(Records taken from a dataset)
- Opening Delimiter -

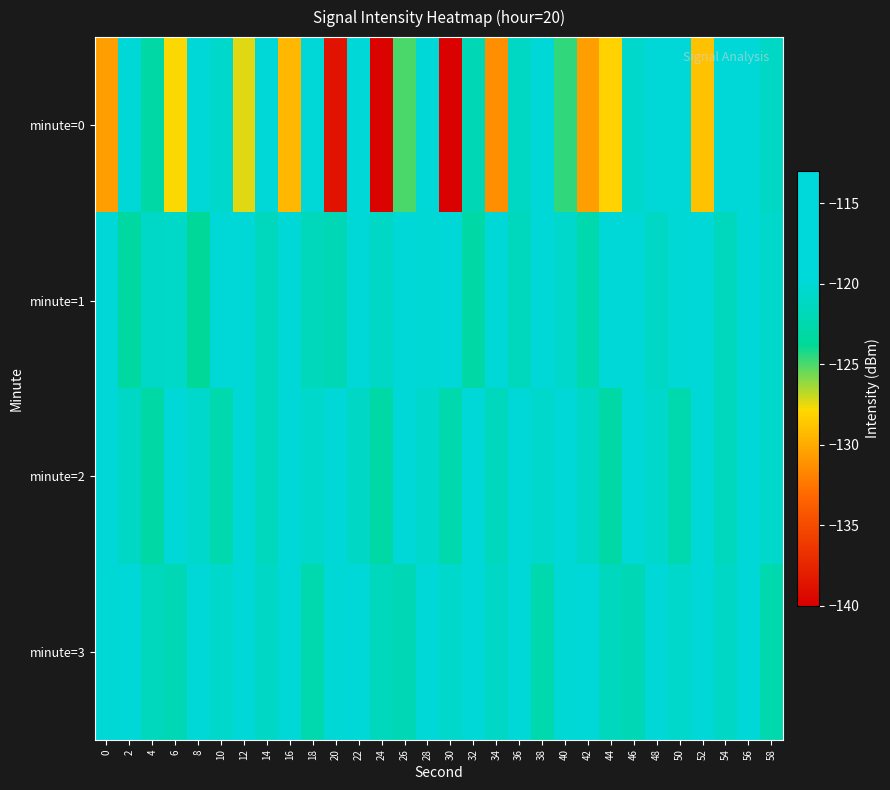

Reading left to right, extract all data points from this chart.

minute=0: 0=-130.6	2=-116.6	4=-122.9	6=-127.8	8=-115.8	10=-120.6	12=-127.4	14=-115.8	16=-129.4	18=-117.5	20=-138.7	22=-115.5	24=-139.7	26=-125.0	28=-116.0	30=-139.8	32=-122.0	34=-131.3	36=-121.1	38=-113.2	40=-124.6	42=-130.6	44=-128.2	46=-120.5	48=-118.7	50=-118.9	52=-128.9	54=-117.2	56=-118.6	58=-121.0
minute=1: 0=-116.5	2=-123.2	4=-120.8	6=-120.8	8=-123.7	10=-115.3	12=-116.6	14=-121.4	16=-117.3	18=-121.6	20=-122.0	22=-119.0	24=-121.0	26=-118.0	28=-120.0	30=-117.0	32=-123.0	34=-119.5	36=-121.5	38=-118.5	40=-120.5	42=-122.5	44=-119.0	46=-118.0	48=-121.0	50=-120.0	52=-119.5	54=-121.5	56=-118.5	58=-120.5
minute=2: 0=-118.0	2=-121.0	4=-123.0	6=-119.0	8=-120.5	10=-122.5	12=-118.5	14=-121.5	16=-119.5	18=-120.5	20=-118.0	22=-121.0	24=-123.0	26=-119.0	28=-120.5	30=-122.5	32=-118.5	34=-121.5	36=-119.5	38=-120.5	40=-118.0	42=-121.0	44=-123.0	46=-119.0	48=-120.5	50=-122.5	52=-118.5	54=-121.5	56=-119.5	58=-120.5
minute=3: 0=-120.0	2=-119.0	4=-121.5	6=-122.0	8=-118.5	10=-120.5	12=-119.5	14=-121.0	16=-118.0	18=-122.5	20=-120.0	22=-119.0	24=-121.5	26=-122.0	28=-118.5	30=-120.5	32=-119.5	34=-121.0	36=-118.0	38=-122.5	40=-120.0	42=-119.0	44=-121.5	46=-122.0	48=-118.5	50=-120.5	52=-119.5	54=-121.0	56=-118.0	58=-122.5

- Closing Delimiter -

Work to be completed :: Rewrite all of the records above with "chart" switched to "graph", changing nothing else and omitting the pictures.

The completed task ::
Reading left to right, extract all data points from this graph.

minute=0: 0=-130.6	2=-116.6	4=-122.9	6=-127.8	8=-115.8	10=-120.6	12=-127.4	14=-115.8	16=-129.4	18=-117.5	20=-138.7	22=-115.5	24=-139.7	26=-125.0	28=-116.0	30=-139.8	32=-122.0	34=-131.3	36=-121.1	38=-113.2	40=-124.6	42=-130.6	44=-128.2	46=-120.5	48=-118.7	50=-118.9	52=-128.9	54=-117.2	56=-118.6	58=-121.0
minute=1: 0=-116.5	2=-123.2	4=-120.8	6=-120.8	8=-123.7	10=-115.3	12=-116.6	14=-121.4	16=-117.3	18=-121.6	20=-122.0	22=-119.0	24=-121.0	26=-118.0	28=-120.0	30=-117.0	32=-123.0	34=-119.5	36=-121.5	38=-118.5	40=-120.5	42=-122.5	44=-119.0	46=-118.0	48=-121.0	50=-120.0	52=-119.5	54=-121.5	56=-118.5	58=-120.5
minute=2: 0=-118.0	2=-121.0	4=-123.0	6=-119.0	8=-120.5	10=-122.5	12=-118.5	14=-121.5	16=-119.5	18=-120.5	20=-118.0	22=-121.0	24=-123.0	26=-119.0	28=-120.5	30=-122.5	32=-118.5	34=-121.5	36=-119.5	38=-120.5	40=-118.0	42=-121.0	44=-123.0	46=-119.0	48=-120.5	50=-122.5	52=-118.5	54=-121.5	56=-119.5	58=-120.5
minute=3: 0=-120.0	2=-119.0	4=-121.5	6=-122.0	8=-118.5	10=-120.5	12=-119.5	14=-121.0	16=-118.0	18=-122.5	20=-120.0	22=-119.0	24=-121.5	26=-122.0	28=-118.5	30=-120.5	32=-119.5	34=-121.0	36=-118.0	38=-122.5	40=-120.0	42=-119.0	44=-121.5	46=-122.0	48=-118.5	50=-120.5	52=-119.5	54=-121.0	56=-118.0	58=-122.5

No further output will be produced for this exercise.